### About this exercise
Once the line with "RECT 3.205000 1.945000" is found in the entries below, repeat it and each following line exactly, up to and including the line with "RECT 8.405000 1.945000". Add no other lines.

......

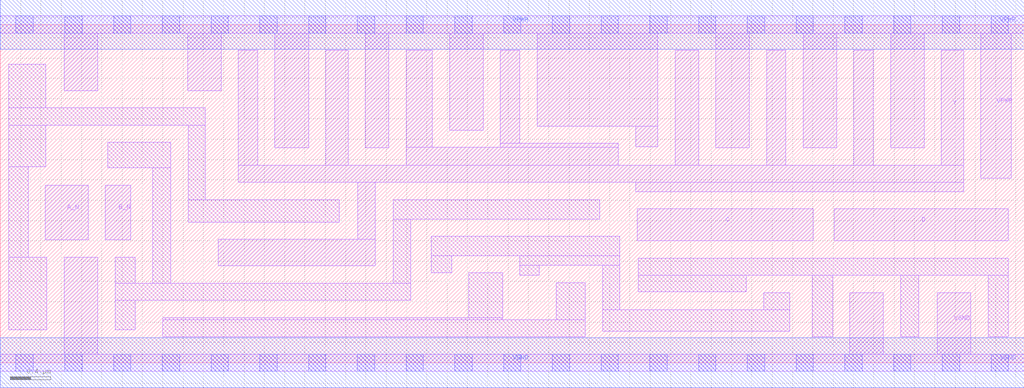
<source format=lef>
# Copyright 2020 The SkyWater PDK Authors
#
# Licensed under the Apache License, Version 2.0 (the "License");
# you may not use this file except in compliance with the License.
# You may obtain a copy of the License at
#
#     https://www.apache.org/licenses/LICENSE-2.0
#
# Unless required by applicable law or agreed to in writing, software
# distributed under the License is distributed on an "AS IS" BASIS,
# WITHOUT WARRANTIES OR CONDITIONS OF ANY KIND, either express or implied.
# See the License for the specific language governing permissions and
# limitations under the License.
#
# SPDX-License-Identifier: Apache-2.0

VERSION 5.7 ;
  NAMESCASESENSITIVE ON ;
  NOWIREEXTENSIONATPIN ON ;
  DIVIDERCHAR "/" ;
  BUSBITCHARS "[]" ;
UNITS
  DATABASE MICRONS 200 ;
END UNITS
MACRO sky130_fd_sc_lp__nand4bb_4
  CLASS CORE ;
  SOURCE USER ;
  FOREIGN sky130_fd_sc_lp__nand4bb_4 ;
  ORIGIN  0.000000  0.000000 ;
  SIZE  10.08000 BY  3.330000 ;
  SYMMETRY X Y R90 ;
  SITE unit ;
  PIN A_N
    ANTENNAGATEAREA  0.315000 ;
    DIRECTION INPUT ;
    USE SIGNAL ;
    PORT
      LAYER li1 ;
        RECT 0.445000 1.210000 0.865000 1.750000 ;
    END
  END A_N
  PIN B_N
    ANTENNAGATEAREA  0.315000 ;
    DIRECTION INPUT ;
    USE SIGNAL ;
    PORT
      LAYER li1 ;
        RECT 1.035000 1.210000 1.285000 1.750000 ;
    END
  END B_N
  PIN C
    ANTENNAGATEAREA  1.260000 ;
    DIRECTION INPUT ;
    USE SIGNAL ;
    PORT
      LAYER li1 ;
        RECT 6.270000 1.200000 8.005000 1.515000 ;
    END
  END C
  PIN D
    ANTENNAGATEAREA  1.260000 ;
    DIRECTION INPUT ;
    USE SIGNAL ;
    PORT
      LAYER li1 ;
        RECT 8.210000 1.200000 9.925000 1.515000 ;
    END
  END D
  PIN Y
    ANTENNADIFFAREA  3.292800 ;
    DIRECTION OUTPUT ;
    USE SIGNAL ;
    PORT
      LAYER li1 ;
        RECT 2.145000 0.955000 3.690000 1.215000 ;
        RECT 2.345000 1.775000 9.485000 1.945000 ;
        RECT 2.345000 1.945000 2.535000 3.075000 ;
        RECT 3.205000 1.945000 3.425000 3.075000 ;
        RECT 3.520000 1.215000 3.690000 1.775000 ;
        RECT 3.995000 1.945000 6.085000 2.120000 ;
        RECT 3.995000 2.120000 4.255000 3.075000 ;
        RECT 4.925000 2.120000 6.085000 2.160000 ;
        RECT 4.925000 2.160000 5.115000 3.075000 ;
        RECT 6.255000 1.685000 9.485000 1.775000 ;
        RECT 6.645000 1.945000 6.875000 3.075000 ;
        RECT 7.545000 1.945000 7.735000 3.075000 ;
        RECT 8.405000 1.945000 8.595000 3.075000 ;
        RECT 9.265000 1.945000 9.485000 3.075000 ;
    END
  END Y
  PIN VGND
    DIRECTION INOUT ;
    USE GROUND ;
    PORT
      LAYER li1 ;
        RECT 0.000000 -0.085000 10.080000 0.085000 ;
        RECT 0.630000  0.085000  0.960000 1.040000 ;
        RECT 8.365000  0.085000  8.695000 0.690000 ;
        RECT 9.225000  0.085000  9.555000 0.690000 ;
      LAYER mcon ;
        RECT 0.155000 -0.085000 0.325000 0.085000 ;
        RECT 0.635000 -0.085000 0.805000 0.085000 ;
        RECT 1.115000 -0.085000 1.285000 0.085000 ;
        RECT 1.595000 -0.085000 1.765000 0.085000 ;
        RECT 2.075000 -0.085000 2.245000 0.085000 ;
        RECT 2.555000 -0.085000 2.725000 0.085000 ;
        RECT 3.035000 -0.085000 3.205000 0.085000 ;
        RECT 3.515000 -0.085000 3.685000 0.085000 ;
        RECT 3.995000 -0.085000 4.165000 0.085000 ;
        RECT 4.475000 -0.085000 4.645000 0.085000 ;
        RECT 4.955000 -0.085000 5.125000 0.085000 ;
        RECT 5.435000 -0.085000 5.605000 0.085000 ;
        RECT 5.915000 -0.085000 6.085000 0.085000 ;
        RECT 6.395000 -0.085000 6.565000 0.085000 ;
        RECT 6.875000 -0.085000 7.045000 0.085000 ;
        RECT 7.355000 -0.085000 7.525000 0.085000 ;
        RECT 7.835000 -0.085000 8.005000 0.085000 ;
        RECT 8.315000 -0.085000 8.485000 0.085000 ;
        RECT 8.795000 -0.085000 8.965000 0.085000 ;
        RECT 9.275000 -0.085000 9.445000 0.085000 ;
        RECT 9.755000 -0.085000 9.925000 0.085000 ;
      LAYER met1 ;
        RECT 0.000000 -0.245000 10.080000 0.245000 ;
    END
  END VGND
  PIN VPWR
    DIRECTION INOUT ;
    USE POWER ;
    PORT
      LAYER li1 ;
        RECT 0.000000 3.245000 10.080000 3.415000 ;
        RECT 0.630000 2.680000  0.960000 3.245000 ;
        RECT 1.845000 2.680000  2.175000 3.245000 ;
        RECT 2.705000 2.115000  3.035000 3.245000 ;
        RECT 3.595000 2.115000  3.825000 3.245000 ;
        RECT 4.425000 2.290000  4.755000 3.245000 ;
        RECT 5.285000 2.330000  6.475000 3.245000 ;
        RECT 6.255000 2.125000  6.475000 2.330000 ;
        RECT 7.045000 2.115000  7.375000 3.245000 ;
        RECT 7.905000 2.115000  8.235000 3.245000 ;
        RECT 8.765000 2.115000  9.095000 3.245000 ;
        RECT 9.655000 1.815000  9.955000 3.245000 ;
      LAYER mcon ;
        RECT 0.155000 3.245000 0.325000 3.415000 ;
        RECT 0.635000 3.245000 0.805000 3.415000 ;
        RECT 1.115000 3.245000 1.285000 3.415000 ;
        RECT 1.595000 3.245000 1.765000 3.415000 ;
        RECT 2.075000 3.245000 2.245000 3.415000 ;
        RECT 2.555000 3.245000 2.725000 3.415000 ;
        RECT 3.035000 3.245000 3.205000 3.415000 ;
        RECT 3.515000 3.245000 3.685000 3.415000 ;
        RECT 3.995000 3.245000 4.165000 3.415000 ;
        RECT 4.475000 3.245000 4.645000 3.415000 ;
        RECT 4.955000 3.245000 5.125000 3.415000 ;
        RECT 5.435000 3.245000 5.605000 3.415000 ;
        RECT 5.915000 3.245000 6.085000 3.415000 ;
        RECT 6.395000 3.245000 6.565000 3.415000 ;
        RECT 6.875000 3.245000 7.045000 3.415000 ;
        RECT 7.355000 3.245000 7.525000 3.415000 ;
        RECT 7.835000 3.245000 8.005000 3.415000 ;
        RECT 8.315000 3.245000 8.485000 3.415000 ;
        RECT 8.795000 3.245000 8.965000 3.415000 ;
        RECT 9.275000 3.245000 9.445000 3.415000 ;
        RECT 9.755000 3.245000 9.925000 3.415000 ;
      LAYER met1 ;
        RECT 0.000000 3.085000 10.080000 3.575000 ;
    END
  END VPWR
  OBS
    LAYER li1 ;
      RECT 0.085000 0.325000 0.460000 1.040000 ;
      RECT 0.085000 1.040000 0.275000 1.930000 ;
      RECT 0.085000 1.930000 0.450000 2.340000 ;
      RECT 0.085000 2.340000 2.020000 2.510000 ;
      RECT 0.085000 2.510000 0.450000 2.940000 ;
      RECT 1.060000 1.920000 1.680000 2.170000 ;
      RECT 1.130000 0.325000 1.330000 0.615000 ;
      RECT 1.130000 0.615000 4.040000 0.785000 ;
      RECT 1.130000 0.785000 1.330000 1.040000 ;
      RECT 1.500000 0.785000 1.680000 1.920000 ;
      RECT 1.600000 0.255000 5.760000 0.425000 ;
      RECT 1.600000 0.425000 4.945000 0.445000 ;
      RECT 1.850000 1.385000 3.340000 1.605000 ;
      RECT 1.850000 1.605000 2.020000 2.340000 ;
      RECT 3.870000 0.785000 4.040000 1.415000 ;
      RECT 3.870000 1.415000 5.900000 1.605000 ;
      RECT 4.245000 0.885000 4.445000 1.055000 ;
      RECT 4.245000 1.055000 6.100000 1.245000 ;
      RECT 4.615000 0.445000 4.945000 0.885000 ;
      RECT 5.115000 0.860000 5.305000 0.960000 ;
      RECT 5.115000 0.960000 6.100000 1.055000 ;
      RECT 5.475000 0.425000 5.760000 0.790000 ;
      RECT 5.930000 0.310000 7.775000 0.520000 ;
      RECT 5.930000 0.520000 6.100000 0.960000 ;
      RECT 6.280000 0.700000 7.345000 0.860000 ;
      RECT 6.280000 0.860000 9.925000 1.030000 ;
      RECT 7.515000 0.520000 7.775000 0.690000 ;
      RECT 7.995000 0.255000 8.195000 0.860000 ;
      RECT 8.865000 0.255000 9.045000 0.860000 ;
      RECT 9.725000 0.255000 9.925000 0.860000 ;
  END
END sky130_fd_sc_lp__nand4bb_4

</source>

......

### Written solution
        RECT 3.205000 1.945000 3.425000 3.075000 ;
        RECT 3.520000 1.215000 3.690000 1.775000 ;
        RECT 3.995000 1.945000 6.085000 2.120000 ;
        RECT 3.995000 2.120000 4.255000 3.075000 ;
        RECT 4.925000 2.120000 6.085000 2.160000 ;
        RECT 4.925000 2.160000 5.115000 3.075000 ;
        RECT 6.255000 1.685000 9.485000 1.775000 ;
        RECT 6.645000 1.945000 6.875000 3.075000 ;
        RECT 7.545000 1.945000 7.735000 3.075000 ;
        RECT 8.405000 1.945000 8.595000 3.075000 ;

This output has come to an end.